▶ _WORK REQUEST_
Copy the records below verbatim, from the first line through the line containing "index dip: (164, 141)", inclusive, and output nothing else.

(Source records)
--- START ---

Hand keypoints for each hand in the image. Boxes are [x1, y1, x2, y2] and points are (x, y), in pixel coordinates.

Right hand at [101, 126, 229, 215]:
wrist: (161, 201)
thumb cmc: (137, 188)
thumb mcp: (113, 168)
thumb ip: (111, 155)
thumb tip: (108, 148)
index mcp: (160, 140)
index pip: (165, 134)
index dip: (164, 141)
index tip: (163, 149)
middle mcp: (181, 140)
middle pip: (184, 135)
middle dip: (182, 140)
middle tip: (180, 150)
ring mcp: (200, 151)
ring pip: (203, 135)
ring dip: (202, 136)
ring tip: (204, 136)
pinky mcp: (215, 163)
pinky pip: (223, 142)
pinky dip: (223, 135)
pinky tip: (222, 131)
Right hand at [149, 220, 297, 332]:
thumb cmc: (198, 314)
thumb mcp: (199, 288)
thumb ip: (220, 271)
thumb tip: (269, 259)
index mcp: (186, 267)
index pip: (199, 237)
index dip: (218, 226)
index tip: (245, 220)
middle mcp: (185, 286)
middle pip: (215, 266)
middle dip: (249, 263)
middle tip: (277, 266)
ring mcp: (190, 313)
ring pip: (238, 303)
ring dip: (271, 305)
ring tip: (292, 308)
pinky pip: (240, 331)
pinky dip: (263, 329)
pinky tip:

--- END ---

▶ _OUTPUT_
Hand keypoints for each hand in the image. Boxes are [x1, y1, x2, y2] and points are (x, y), in pixel coordinates.

Right hand at [101, 126, 229, 215]:
wrist: (161, 201)
thumb cmc: (137, 188)
thumb mcp: (113, 168)
thumb ip: (111, 155)
thumb tip: (108, 148)
index mcp: (160, 140)
index pip: (165, 134)
index dip: (164, 141)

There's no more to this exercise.